*** Material supplied ***

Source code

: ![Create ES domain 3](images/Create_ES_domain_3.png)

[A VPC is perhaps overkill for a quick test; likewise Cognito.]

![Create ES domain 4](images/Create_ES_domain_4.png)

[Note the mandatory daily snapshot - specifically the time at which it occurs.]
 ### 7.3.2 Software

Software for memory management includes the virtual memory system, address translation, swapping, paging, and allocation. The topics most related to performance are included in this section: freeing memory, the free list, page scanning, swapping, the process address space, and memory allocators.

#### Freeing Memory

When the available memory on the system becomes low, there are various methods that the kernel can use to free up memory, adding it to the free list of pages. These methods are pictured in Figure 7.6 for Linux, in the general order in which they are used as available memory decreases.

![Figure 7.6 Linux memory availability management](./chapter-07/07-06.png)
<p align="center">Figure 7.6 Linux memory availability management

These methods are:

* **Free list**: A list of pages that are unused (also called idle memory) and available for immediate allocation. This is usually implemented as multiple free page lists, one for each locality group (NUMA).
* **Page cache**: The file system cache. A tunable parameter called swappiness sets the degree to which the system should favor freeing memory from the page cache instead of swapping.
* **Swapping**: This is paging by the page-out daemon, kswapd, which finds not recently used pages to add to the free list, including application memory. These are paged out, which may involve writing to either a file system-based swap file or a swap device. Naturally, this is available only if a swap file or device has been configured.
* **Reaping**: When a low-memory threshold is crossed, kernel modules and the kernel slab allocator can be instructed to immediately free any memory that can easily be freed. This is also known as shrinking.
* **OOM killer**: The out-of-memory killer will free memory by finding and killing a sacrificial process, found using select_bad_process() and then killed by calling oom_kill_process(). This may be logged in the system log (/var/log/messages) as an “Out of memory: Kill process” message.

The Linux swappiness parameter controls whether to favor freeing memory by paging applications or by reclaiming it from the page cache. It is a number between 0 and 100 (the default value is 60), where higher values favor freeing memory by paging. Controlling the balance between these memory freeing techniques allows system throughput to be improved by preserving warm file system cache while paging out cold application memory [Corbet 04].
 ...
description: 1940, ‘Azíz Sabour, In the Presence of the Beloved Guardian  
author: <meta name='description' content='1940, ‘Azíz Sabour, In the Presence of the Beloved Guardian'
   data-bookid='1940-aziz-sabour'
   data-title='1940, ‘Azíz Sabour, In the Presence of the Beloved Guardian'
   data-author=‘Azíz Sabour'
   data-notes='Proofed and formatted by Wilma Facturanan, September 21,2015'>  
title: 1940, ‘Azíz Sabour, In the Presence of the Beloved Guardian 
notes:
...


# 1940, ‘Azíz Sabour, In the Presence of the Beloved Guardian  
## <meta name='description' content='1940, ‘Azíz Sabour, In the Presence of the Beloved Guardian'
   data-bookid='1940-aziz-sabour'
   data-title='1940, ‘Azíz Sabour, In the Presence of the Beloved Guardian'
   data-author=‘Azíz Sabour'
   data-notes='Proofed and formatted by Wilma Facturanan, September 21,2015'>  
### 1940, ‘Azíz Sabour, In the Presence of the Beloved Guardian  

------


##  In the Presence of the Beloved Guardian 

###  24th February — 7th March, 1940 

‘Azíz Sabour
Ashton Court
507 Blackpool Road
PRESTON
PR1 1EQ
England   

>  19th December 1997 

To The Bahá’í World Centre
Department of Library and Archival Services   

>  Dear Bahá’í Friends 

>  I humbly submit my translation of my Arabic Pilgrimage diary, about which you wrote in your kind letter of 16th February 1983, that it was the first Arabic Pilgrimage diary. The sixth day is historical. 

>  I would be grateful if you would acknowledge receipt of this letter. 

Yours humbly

*** End of Material supplied ***

● **What you will do**
How many lines of the listing above contain the string "letter", matching case exactly? Give only the number.

● **Task result**
2